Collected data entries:

· · · · · · ·

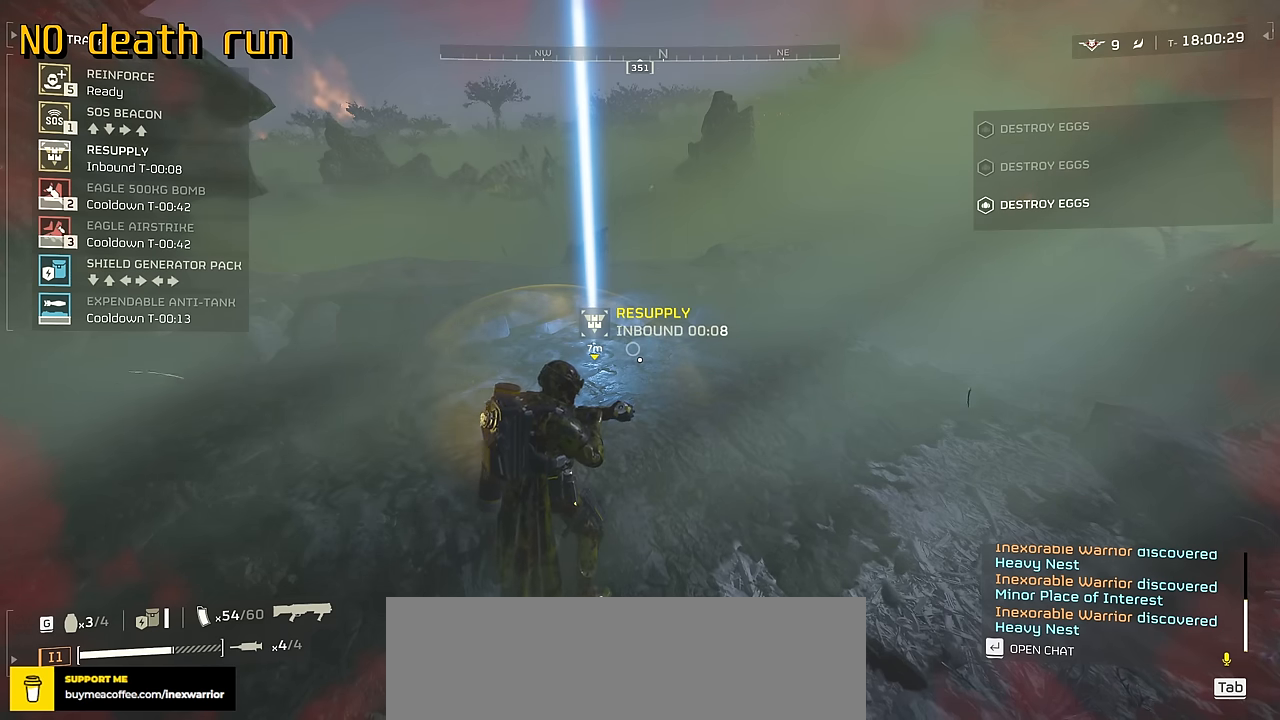
{"keys": [], "mouse": ["mb4"], "events": [[367, "s", "down"], [467, "s", "up"]]}
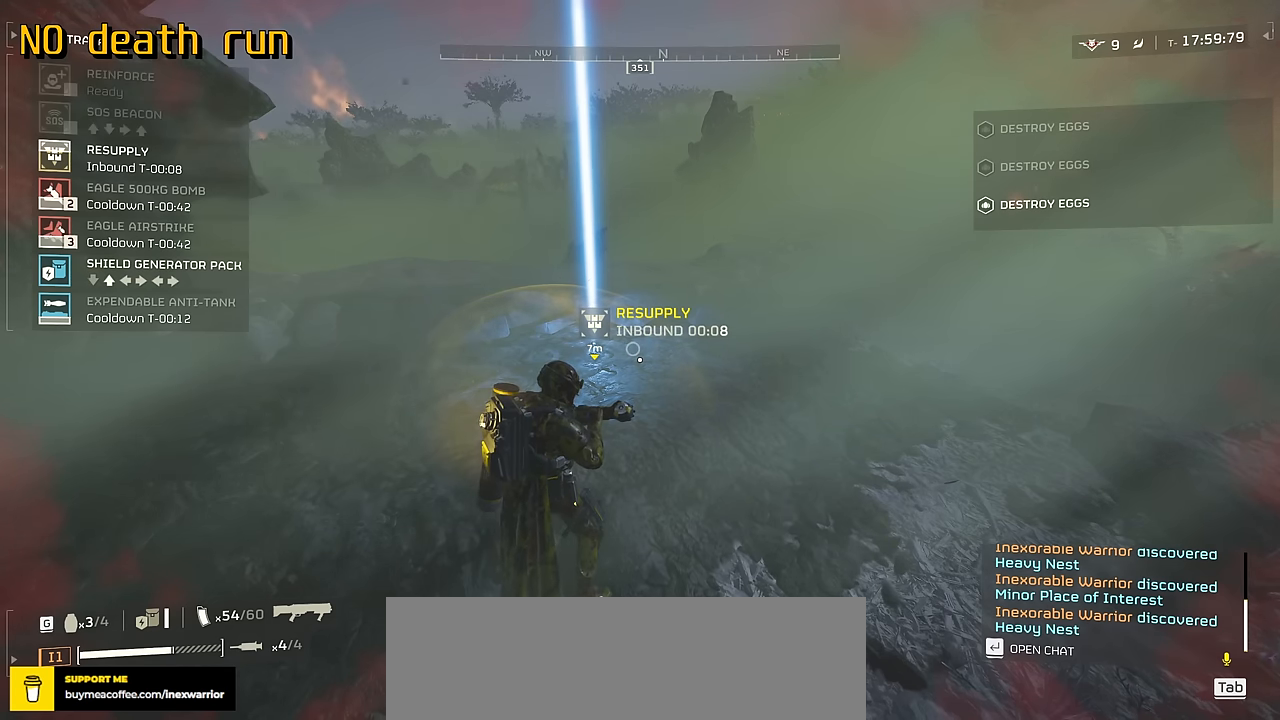
{"keys": ["a"], "mouse": ["mb4"], "events": [[34, "w", "down"], [167, "w", "up"], [467, "a", "down"]]}
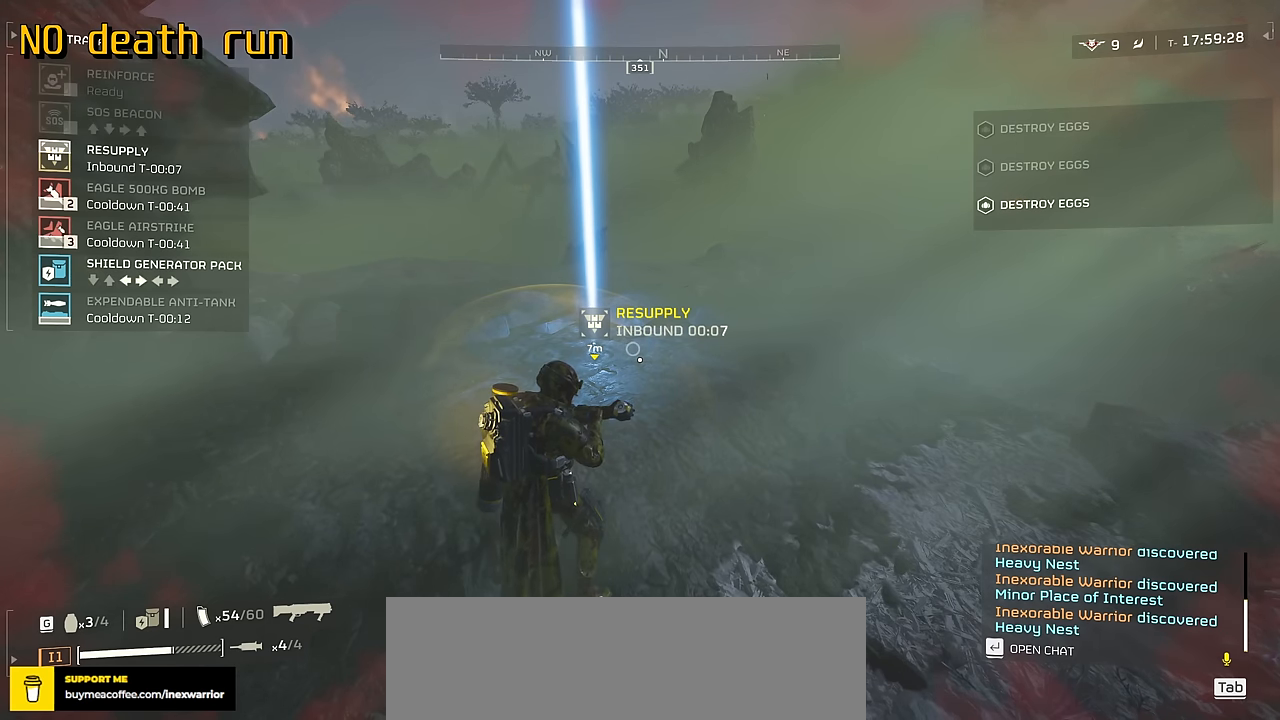
{"keys": ["w"], "mouse": ["mb4"], "events": [[67, "d", "down"], [117, "a", "up"], [184, "d", "up"], [250, "a", "down"], [350, "d", "down"], [434, "a", "up"], [484, "d", "up"], [484, "w", "down"]]}
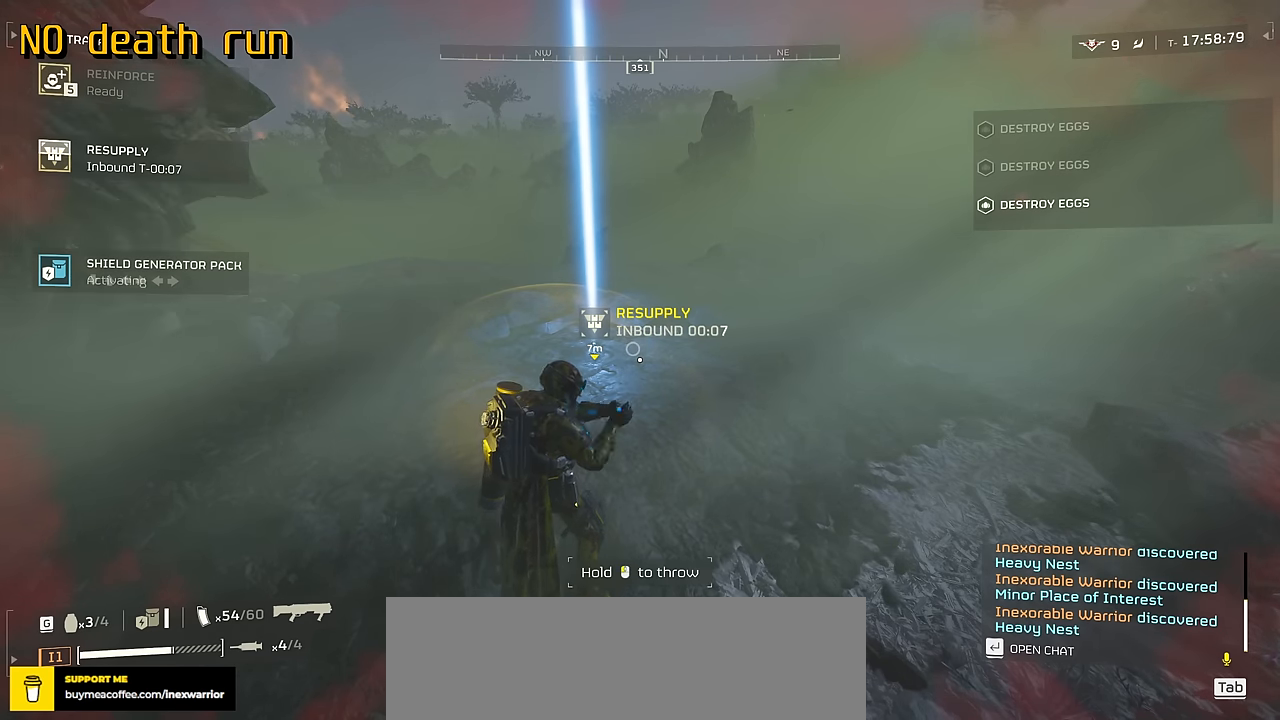
{"keys": ["w"], "mouse": [], "events": [[34, "mouse_mb4", "up"], [100, "shift", "down"], [317, "shift", "up"]]}
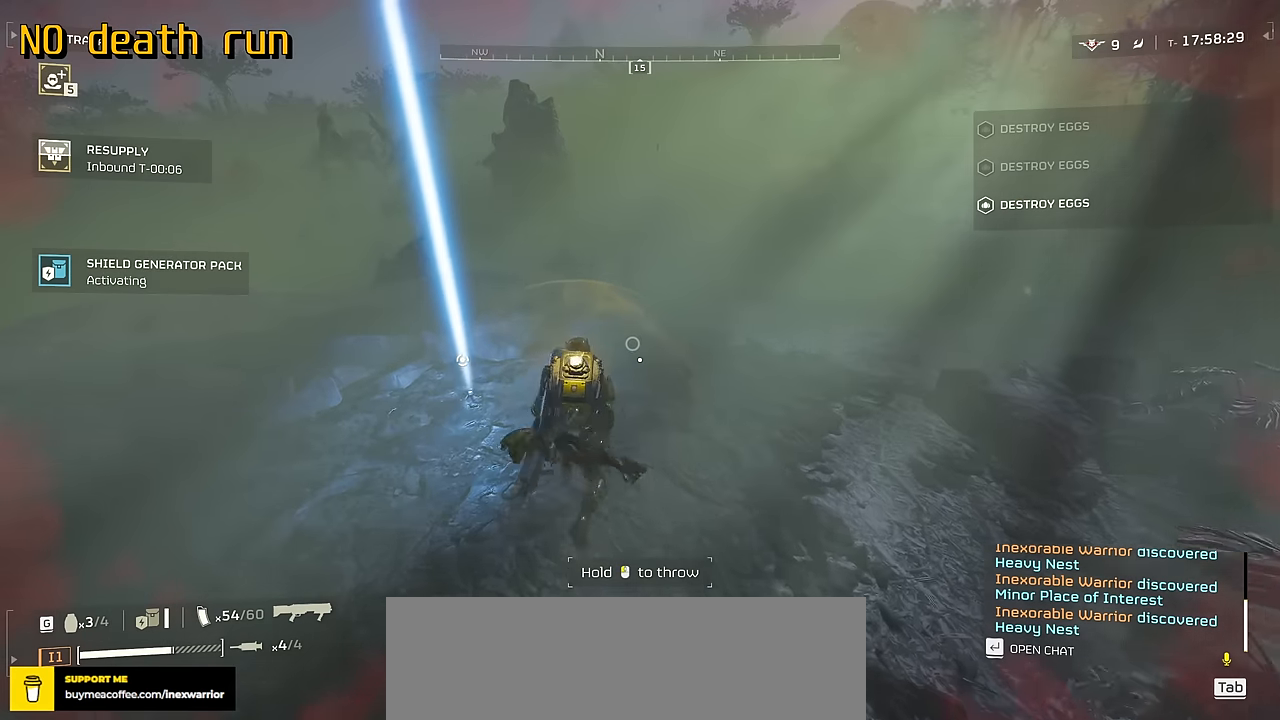
{"keys": ["w"], "mouse": [], "events": []}
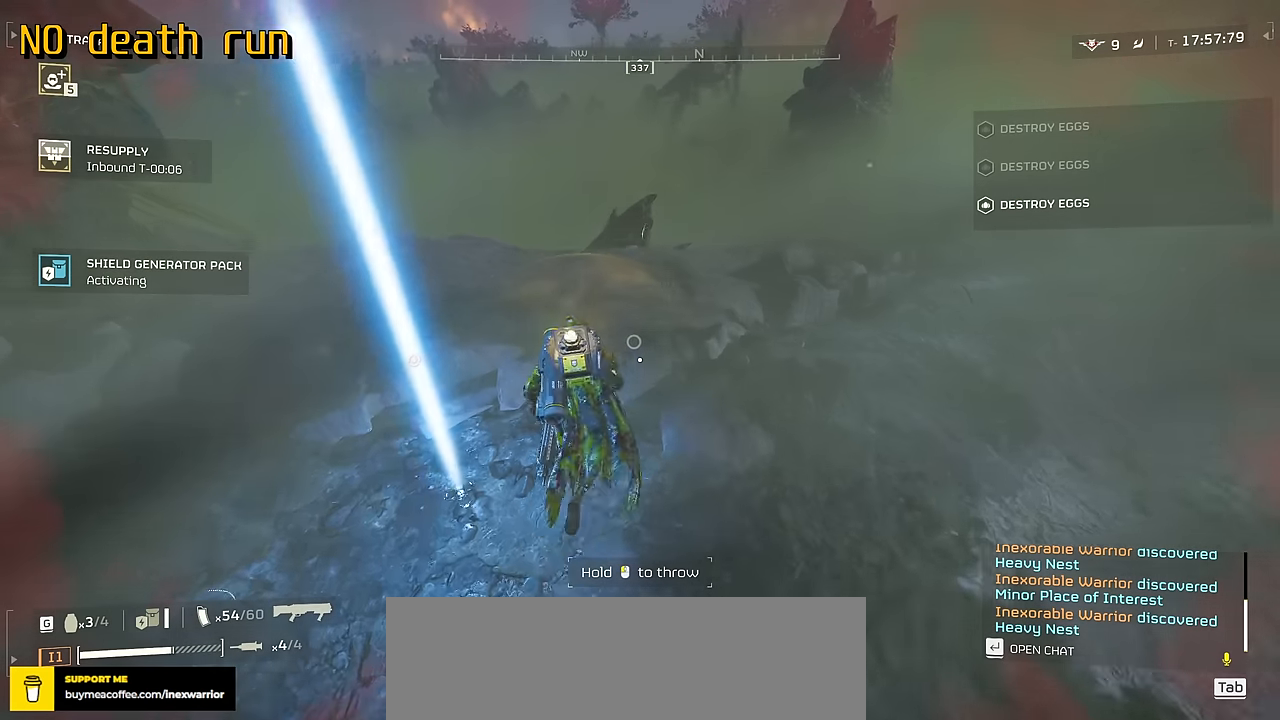
{"keys": ["a", "w"], "mouse": [], "events": [[167, "a", "down"]]}
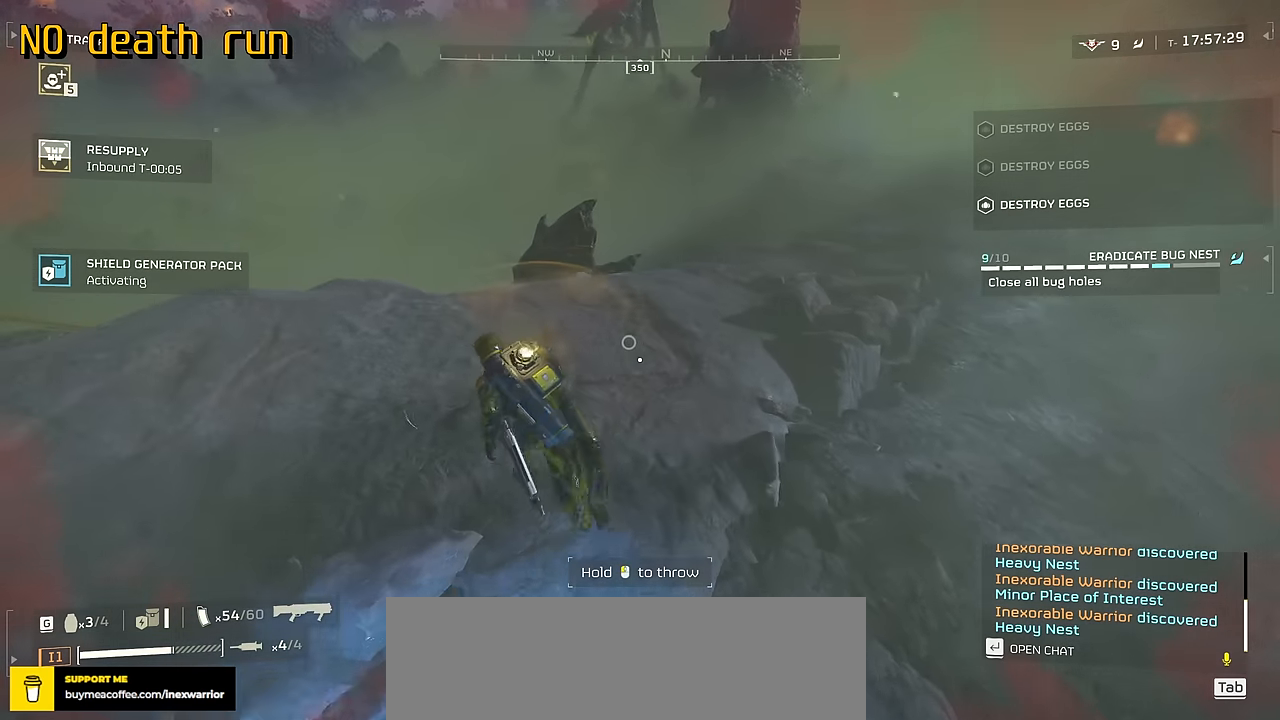
{"keys": ["a", "w"], "mouse": [], "events": []}
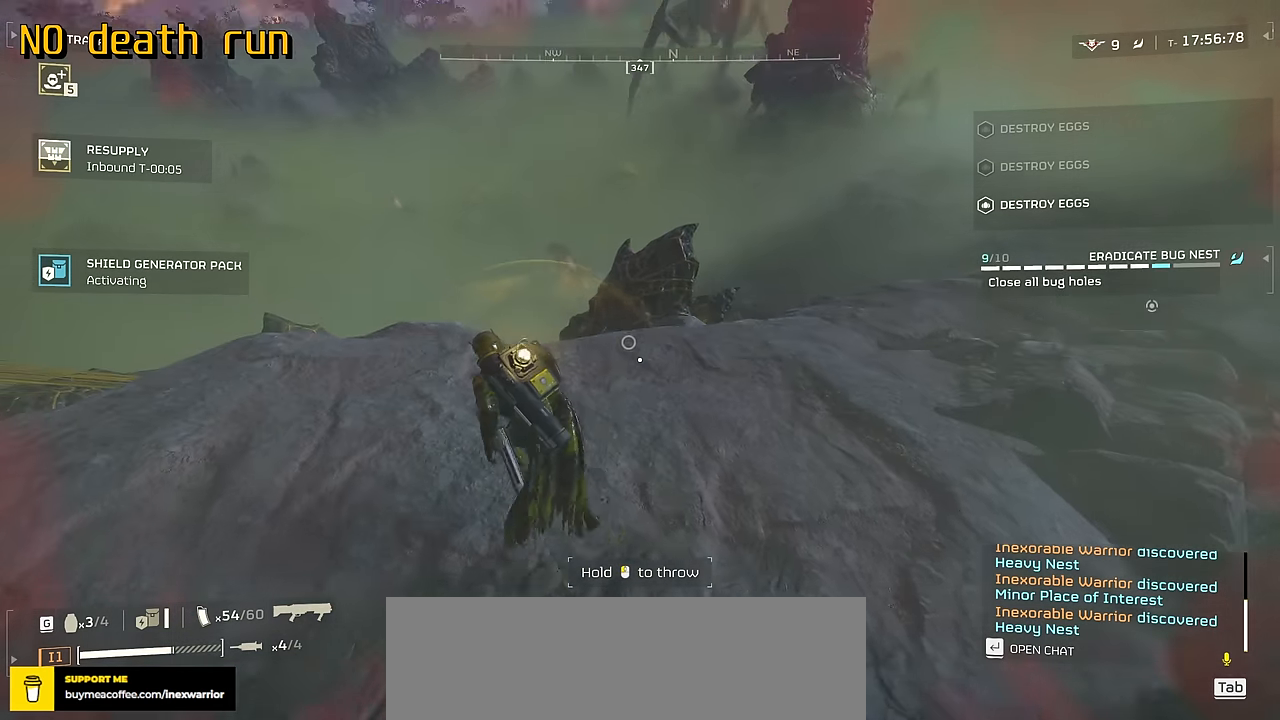
{"keys": ["a"], "mouse": ["left", "right"], "events": [[250, "a", "up"], [317, "a", "down"], [334, "mouse_right", "down"], [400, "mouse_left", "down"], [417, "w", "up"]]}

· · · · · · ·

#### WORK TO COMPLETE
In the copy, no pictures should appear; the records themselves must be repeated exactly.

#### RESPONSE TO THE EXERCISE
{"keys": [], "mouse": ["mb4"], "events": [[367, "s", "down"], [467, "s", "up"]]}
{"keys": ["a"], "mouse": ["mb4"], "events": [[34, "w", "down"], [167, "w", "up"], [467, "a", "down"]]}
{"keys": ["w"], "mouse": ["mb4"], "events": [[67, "d", "down"], [117, "a", "up"], [184, "d", "up"], [250, "a", "down"], [350, "d", "down"], [434, "a", "up"], [484, "d", "up"], [484, "w", "down"]]}
{"keys": ["w"], "mouse": [], "events": [[34, "mouse_mb4", "up"], [100, "shift", "down"], [317, "shift", "up"]]}
{"keys": ["w"], "mouse": [], "events": []}
{"keys": ["a", "w"], "mouse": [], "events": [[167, "a", "down"]]}
{"keys": ["a", "w"], "mouse": [], "events": []}
{"keys": ["a"], "mouse": ["left", "right"], "events": [[250, "a", "up"], [317, "a", "down"], [334, "mouse_right", "down"], [400, "mouse_left", "down"], [417, "w", "up"]]}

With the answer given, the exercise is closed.